Supplied text ▸
MSORT
Msort's graphical user interface
- Description
- Comparison with GNU Sort and BSD Sort
- Details
- Documentation
- Downloads
- Environment
- Change Log
- Bugs
- Roadmap
msort is a program for sorting files in sophisticated ways.
It was originally developed for alphabetizing dictionaries of "exotic" languages
in formats like those used by Shoebox and Toolbox,
for which it has been extensively used, but is useful for many other purposes.
msort differs from typical sort utilities in providing greater flexibility
in parsing the input into records and identifying key fields
and greater control over the sort order. Its main distinctive features are:
- Msort can be used as a command-line program or via a graphical user
interface that is helpful not only to those who find a complicated
command line difficult to deal with but also to those unfamiliar with
the finer points of sorting.
- Records need not be single lines of text but may be delimited in a number of ways. Fixed length records are also supported.

Exercise 1 ▸ Output the records word for word, starting at the first line of the records and ending at the line that contains "Oscar: 20:57 -> 21:02", with both of those lines included.
The msort description and the records are unrelated to each other.

Dataset excerpt:
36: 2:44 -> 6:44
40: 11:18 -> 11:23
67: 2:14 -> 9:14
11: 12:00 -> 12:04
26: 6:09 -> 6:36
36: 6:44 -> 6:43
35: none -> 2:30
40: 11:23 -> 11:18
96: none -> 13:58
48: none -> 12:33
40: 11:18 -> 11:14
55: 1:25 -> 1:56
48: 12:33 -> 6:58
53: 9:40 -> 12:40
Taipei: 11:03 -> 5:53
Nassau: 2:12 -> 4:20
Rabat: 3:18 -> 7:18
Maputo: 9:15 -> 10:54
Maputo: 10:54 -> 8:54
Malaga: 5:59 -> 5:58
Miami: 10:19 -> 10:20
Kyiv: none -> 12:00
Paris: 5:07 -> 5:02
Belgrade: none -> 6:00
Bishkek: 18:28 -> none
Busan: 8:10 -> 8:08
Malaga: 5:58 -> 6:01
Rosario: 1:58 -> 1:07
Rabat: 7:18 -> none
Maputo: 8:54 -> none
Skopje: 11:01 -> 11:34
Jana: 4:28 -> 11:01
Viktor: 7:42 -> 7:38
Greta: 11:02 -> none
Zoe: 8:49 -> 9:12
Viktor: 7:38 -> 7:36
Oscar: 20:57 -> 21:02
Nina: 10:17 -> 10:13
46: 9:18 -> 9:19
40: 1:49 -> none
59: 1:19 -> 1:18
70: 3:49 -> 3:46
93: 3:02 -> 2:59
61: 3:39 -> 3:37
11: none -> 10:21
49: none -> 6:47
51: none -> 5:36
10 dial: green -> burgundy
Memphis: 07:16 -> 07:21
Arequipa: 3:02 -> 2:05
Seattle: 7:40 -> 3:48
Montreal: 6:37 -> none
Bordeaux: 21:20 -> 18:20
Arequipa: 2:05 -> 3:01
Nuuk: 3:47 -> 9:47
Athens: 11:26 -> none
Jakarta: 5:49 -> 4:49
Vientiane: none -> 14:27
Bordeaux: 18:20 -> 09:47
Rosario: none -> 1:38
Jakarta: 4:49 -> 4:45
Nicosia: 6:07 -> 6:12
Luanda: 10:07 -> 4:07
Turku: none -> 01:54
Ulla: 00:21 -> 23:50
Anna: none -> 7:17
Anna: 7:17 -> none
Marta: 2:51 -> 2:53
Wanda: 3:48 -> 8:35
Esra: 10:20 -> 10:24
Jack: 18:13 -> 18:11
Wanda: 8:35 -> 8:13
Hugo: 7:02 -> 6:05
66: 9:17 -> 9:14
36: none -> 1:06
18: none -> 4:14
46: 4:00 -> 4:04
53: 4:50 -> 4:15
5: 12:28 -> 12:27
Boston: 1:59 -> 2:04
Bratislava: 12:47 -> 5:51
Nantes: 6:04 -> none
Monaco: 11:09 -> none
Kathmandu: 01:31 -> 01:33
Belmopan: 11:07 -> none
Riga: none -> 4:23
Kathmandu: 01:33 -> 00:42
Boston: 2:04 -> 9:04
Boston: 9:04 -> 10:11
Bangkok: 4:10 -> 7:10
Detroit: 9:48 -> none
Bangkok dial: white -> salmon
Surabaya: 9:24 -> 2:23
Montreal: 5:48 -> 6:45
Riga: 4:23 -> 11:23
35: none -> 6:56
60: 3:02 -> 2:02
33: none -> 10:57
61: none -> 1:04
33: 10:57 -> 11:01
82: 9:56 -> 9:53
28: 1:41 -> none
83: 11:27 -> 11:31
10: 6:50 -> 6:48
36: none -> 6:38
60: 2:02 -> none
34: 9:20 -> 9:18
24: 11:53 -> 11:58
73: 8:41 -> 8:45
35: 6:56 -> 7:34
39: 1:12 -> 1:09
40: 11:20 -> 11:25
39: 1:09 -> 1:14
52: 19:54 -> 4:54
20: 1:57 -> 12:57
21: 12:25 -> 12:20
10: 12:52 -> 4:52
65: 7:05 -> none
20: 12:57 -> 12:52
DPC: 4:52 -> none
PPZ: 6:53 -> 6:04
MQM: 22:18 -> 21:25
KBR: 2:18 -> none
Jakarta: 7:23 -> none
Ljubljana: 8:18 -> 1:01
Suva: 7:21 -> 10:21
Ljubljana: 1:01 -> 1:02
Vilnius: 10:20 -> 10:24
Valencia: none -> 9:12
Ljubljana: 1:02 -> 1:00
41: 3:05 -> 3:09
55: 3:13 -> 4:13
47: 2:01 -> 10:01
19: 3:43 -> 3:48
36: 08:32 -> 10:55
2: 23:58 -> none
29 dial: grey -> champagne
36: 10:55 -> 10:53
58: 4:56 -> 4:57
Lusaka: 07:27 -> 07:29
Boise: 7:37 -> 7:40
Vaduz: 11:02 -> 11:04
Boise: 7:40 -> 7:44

Exercise 2 ▸ Return, copied verbatim, the passage of the msort description starting at "It was originally" and ending at "many other purposes.".

Full answer 1 ▸
36: 2:44 -> 6:44
40: 11:18 -> 11:23
67: 2:14 -> 9:14
11: 12:00 -> 12:04
26: 6:09 -> 6:36
36: 6:44 -> 6:43
35: none -> 2:30
40: 11:23 -> 11:18
96: none -> 13:58
48: none -> 12:33
40: 11:18 -> 11:14
55: 1:25 -> 1:56
48: 12:33 -> 6:58
53: 9:40 -> 12:40
Taipei: 11:03 -> 5:53
Nassau: 2:12 -> 4:20
Rabat: 3:18 -> 7:18
Maputo: 9:15 -> 10:54
Maputo: 10:54 -> 8:54
Malaga: 5:59 -> 5:58
Miami: 10:19 -> 10:20
Kyiv: none -> 12:00
Paris: 5:07 -> 5:02
Belgrade: none -> 6:00
Bishkek: 18:28 -> none
Busan: 8:10 -> 8:08
Malaga: 5:58 -> 6:01
Rosario: 1:58 -> 1:07
Rabat: 7:18 -> none
Maputo: 8:54 -> none
Skopje: 11:01 -> 11:34
Jana: 4:28 -> 11:01
Viktor: 7:42 -> 7:38
Greta: 11:02 -> none
Zoe: 8:49 -> 9:12
Viktor: 7:38 -> 7:36
Oscar: 20:57 -> 21:02

Full answer 2 ▸
It was originally developed for alphabetizing dictionaries of "exotic" languages
in formats like those used by Shoebox and Toolbox,
for which it has been extensively used, but is useful for many other purposes.